You have a processing job which dumps a bunch of output files in a directory. A downstream job uses these files as input, sees a new directory, and pulls all the files in the new directory.
Because s3 was not strongly consistent, you would have the downstream job see a arbitrary subset of the files for a short while after creation, and not just the oldest files. This could cause your job to skip processing input files unless you provided some sort of manifest of all the files it would expect in that batch. So then you'd have to load the manifest, then keep retrying until all the input files showed up in whatever s3 node you were hitting.
If this is an issue, you wait X amount of seconds after the file has been created and then start processing it. This would allow the file to be consistent before processing it.
A better idea would be triggering Lambda jobs which either directly processes the files as they are added to S3 or trigger Lambda jobs which add the files to SQS and each job in the SQS is processed by another Lambda job.

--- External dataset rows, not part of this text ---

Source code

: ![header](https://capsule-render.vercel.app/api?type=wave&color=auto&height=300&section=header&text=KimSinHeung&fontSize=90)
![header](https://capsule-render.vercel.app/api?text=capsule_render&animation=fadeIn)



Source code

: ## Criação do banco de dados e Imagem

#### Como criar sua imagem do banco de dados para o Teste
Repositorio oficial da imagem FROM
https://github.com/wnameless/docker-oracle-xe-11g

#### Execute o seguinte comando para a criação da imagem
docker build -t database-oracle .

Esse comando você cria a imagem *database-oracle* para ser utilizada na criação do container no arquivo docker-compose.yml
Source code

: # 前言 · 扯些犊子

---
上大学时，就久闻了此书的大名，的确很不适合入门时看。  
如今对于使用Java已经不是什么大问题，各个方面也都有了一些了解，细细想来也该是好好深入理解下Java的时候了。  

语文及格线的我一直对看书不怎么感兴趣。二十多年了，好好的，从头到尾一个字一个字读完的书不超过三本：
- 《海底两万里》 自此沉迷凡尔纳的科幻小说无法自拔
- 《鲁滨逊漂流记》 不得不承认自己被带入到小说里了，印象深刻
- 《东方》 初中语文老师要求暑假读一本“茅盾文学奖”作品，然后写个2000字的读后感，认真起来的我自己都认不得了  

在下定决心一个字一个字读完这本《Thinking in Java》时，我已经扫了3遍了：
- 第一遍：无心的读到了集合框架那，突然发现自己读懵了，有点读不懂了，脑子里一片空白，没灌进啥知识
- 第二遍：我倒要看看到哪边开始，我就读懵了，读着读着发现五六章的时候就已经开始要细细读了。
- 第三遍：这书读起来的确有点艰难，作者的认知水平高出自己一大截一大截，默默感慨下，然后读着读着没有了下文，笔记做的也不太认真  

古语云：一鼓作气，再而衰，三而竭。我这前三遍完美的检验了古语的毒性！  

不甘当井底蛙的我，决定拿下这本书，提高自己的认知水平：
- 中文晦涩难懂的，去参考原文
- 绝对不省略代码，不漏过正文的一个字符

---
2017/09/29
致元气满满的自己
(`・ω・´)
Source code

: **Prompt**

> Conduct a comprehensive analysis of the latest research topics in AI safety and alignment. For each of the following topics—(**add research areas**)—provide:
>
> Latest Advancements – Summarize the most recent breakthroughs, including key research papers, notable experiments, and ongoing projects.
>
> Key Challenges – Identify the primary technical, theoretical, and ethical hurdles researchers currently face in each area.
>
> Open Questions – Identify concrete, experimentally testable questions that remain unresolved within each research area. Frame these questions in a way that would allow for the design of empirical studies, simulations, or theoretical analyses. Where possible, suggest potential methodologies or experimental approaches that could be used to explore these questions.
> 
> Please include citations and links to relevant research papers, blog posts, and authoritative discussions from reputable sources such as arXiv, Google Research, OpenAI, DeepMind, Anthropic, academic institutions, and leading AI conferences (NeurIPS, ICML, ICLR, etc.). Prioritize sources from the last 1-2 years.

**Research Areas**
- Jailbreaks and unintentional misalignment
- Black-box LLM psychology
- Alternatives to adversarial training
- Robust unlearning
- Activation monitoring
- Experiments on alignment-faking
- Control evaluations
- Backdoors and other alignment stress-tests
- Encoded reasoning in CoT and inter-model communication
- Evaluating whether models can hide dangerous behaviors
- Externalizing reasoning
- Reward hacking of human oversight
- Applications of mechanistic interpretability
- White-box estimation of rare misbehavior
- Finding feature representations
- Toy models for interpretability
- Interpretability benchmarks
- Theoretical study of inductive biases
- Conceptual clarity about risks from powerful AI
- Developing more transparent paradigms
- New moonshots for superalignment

2. If you just take the maximum recorded time and say add 20% padding, then waiting that amount of time to process every dataset could be detrimental to performance.

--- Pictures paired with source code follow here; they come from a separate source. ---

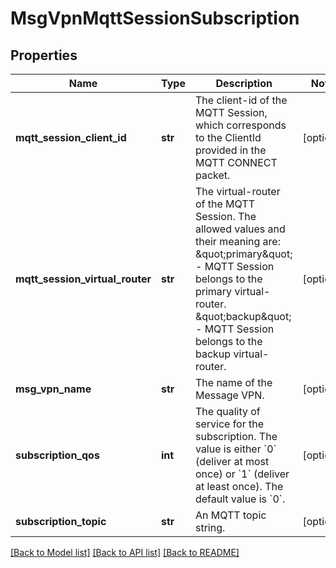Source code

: # MsgVpnMqttSessionSubscription

## Properties
Name | Type | Description | Notes
------------ | ------------- | ------------- | -------------
**mqtt_session_client_id** | **str** | The client-id of the MQTT Session, which corresponds to the ClientId provided in the MQTT CONNECT packet. | [optional] 
**mqtt_session_virtual_router** | **str** | The virtual-router of the MQTT Session. The allowed values and their meaning are:      \&quot;primary\&quot; - MQTT Session belongs to the primary virtual-router.     \&quot;backup\&quot; - MQTT Session belongs to the backup virtual-router.  | [optional] 
**msg_vpn_name** | **str** | The name of the Message VPN. | [optional] 
**subscription_qos** | **int** | The quality of service for the subscription. The value is either &#x60;0&#x60; (deliver at most once) or &#x60;1&#x60; (deliver at least once). The default value is &#x60;0&#x60;. | [optional] 
**subscription_topic** | **str** | An MQTT topic string. | [optional] 

[[Back to Model list]](../README.md#documentation-for-models) [[Back to API list]](../README.md#documentation-for-api-endpoints) [[Back to README]](../README.md)



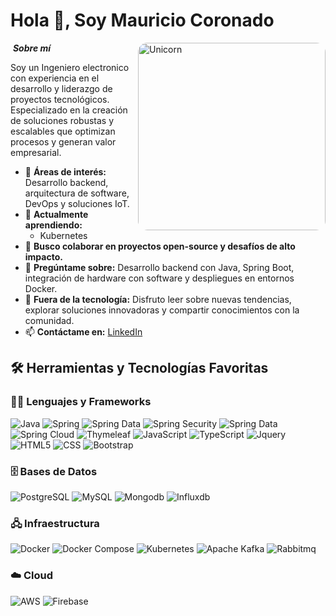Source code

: # Hola 👋, Soy Mauricio Coronado

<img align="right" width=300px alt="Unicorn" src="https://media.giphy.com/media/v1.Y2lkPTc5MGI3NjExaDZxZGt6bnZuOGxmcjd3YmlqOG42ZjRoNWw3c2Q3MWxnYnJqaXY4cSZlcD12MV9pbnRlcm5hbF9naWZfYnlfaWQmY3Q9Zw/qgQUggAC3Pfv687qPC/giphy.gif" style="border-radius: 15px;" />

&nbsp;***Sobre mí***

Soy un Ingeniero electronico con experiencia en el desarrollo y liderazgo de proyectos tecnológicos. Especializado en la creación de soluciones robustas y escalables que optimizan procesos y generan valor empresarial.

- 🚀 **Áreas de interés:** Desarrollo backend, arquitectura de software, DevOps y soluciones IoT.
- 🌱 **Actualmente aprendiendo:**
  - Kubernetes
- 👯 **Busco colaborar en proyectos open-source y desafíos de alto impacto.**
- 💬 **Pregúntame sobre:** Desarrollo backend con Java, Spring Boot, integración de hardware con software y despliegues en entornos Docker.
- 🎨 **Fuera de la tecnología:** Disfruto leer sobre nuevas tendencias, explorar soluciones innovadoras y compartir conocimientos con la comunidad.
- 📫 **Contáctame en:** [LinkedIn](https://www.linkedin.com/in/mauriciocoronado08) 

## 🛠️ Herramientas y Tecnologías Favoritas

### 👨‍💻 Lenguajes y Frameworks
<p>
    <img alt="Java" src="https://img.shields.io/badge/Java-%23FF0000.svg?logo=java&logoColor=f5f5f5">
    <img alt="Spring" src="https://img.shields.io/badge/Spring-%236DB33F.svg?logo=spring&logoColor=white">
    <img alt="Spring Data" src="https://img.shields.io/badge/Spring%20Boot-%236DB33F.svg?logo=springboot&logoColor=white">
    <img alt="Spring Security" src="https://img.shields.io/badge/Spring%20Security-%236DB33F.svg?logo=springsecurity&logoColor=white">
    <img alt="Spring Data" src="https://img.shields.io/badge/Spring%20Data-%236DB33F.svg?logo=spring&logoColor=white">
    <img alt="Spring Cloud" src="https://img.shields.io/badge/Spring%20Cloud-%236DB33F.svg?logo=spring&logoColor=white">
    <img alt="Thymeleaf" src="https://img.shields.io/badge/Thymeleaf-%236DB33F.svg?logo=thymeleaf&logoColor=white">
    <img alt="JavaScript" src="https://img.shields.io/badge/JavaScript-%23F7DF1E.svg?logo=javascript&logoColor=black">
    <img alt="TypeScript" src="https://img.shields.io/badge/TypeScript-%23007ACC.svg?logo=typescript&logoColor=white">
    <img alt="Jquery" src="https://img.shields.io/badge/Jquery-%230769AD.svg?logo=jquery&logoColor=white">
    <img alt="HTML5" src="https://img.shields.io/badge/HTML5-%23E44D26.svg?logo=html5&logoColor=white">
    <img alt="CSS" src="https://img.shields.io/badge/CSS-%23663399.svg?logo=css&logoColor=white">
    <img alt="Bootstrap" src="https://img.shields.io/badge/Bootstrap-%23663399.svg?logo=bootstrap&logoColor=white">

</p>

### 🗄️ Bases de Datos
<p>
    <img alt="PostgreSQL" src="https://img.shields.io/badge/PostgreSQL-%23336791.svg?logo=postgresql&logoColor=white">
    <img alt="MySQL" src="https://img.shields.io/badge/MySQL-%2300f.svg?logo=mysql&logoColor=white">
    <img alt="Mongodb" src="https://img.shields.io/badge/Mongodb-00E661?logo=mongodb&logoColor=000000">
    <img alt="Influxdb" src="https://img.shields.io/badge/Influxdb-%23020A47.svg?logo=influxdb&logoColor=white">
</p>

### 🖧 Infraestructura
<p>
    <img alt="Docker" src="https://img.shields.io/badge/Docker-%231D63ED.svg?logo=docker&logoColor=white">
    <img alt="Docker Compose" src="https://img.shields.io/badge/Docker%20Compose-%231D63ED.svg?logo=docker&logoColor=white">    
    <img alt="Kubernetes" src="https://img.shields.io/badge/Kubernetes-%23316CE6.svg?logo=kubernetes&logoColor=white">
    <img alt="Apache Kafka" src="https://img.shields.io/badge/Apache Kafka-%23221E1F.svg?logo=apachekafka&logoColor=white">
    <img alt="Rabbitmq" src="https://img.shields.io/badge/RabbitMQ-%23EA6421.svg?logo=rabbitmq&logoColor=white">
</p>

### ☁️ Cloud
<p>
    <img alt="AWS" src="https://img.shields.io/badge/AWS-%23141F2E.svg?logo=amazonwebservices&logoColor=white">
    <img alt="Firebase" src="https://img.shields.io/badge/Firebase-%23FFCA28.svg?logo=firebase&logoColor=white">
</p>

The example I gave happened to the team I was on in 2017/2018. We had 1000s of files totaling terabytes of data in a given batch. The 90th percentile time for consistency was the low 10s of seconds, the 99th percentile was measured in minutes. The manifest and retry not yet present method avoids having to put in a sleep(5 minutes) for the 1% of cases.

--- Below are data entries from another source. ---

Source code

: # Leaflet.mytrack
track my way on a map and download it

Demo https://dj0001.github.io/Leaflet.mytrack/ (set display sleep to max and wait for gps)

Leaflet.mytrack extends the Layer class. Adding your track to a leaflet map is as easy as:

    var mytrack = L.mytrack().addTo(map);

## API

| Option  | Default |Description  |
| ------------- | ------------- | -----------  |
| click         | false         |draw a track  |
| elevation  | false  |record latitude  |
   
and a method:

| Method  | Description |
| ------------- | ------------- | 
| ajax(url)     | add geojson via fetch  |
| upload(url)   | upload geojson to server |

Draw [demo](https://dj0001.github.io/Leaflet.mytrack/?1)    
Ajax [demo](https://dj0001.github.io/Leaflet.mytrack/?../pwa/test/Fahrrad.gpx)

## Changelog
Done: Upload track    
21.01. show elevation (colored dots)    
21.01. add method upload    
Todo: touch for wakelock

Because s3 was not strongly consistent, you would have the downstream job see a arbitrary subset of the files for a short while after creation, and not just the oldest files. This could cause your job to skip processing input files unless you provided some sort of manifest of all the files it would expect in that batch. So then you'd have to load the manifest, then keep retrying until all the input files showed up in whatever s3 node you were hitting.